SELECTED EXTRACT:
════════
Enscript is a powerful command-line utility that converts plain ASCII text files into PostScript (or SPL) format, optimized for high-quality printing. Originally designed for printing source code with syntax highlighting, it supports dozens of programming languages like C, C++, Java, Python, Perl, and more via built-in or custom highlight definitions.

Key capabilities include multi-column layouts (up to 4 columns), landscape/portrait orientation, customizable headers/footers with page numbers, dates, filenames, and titles, line numbering, font selection for body and headers, paper/media size adjustments (A4, letter, legal), word wrapping, underlining/overstriking, and input encoding support for international text.

Usage is straightforward: pipe input, specify files, or send directly to printers. Output can be saved as .ps files or converted to PDF using Ghostscript. Syntax highlighting is activated with -E lang, e.g., enscript -Ec++ code.cc. Custom styles, margins, and variables allow fine-tuning.

Ideal for developers, sysadmins, and anyone needing professional printouts from terminals or scripts, enscript excels in environments without GUI tools, remaining relevant on modern Unix-like systems.

CAVEATS

Requires PostScript printer or Ghostscript for non-PS devices.
════════
EXTRACTED DATA:
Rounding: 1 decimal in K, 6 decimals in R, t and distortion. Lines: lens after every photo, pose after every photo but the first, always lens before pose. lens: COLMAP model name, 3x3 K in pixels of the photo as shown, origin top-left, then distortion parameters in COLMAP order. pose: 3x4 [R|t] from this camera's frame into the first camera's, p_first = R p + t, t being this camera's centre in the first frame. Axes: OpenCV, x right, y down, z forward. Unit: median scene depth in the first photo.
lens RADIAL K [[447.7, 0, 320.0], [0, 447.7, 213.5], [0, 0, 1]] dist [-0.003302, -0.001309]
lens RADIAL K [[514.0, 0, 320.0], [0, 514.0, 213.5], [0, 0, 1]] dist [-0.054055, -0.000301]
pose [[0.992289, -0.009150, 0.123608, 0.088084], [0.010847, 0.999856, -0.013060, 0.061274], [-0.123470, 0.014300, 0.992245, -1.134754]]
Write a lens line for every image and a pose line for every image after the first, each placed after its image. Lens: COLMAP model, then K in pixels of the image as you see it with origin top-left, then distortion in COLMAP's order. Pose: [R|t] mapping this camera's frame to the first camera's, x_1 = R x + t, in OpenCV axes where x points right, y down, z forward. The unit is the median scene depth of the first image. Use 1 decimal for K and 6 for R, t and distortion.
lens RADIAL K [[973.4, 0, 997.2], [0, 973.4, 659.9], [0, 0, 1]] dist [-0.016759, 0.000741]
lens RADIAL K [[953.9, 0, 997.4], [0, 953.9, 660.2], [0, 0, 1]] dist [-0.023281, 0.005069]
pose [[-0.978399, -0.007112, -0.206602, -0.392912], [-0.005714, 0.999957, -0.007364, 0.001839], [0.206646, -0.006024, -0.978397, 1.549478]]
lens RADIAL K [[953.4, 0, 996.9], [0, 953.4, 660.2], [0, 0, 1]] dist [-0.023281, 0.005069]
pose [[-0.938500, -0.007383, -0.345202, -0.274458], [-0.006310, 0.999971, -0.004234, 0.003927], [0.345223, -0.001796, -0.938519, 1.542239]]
════════
EXERCISE OBJECTIVE: According to the text about enscript, what is the maximum number of columns a multi-column layout can have?

ANSWER BOX: Four columns.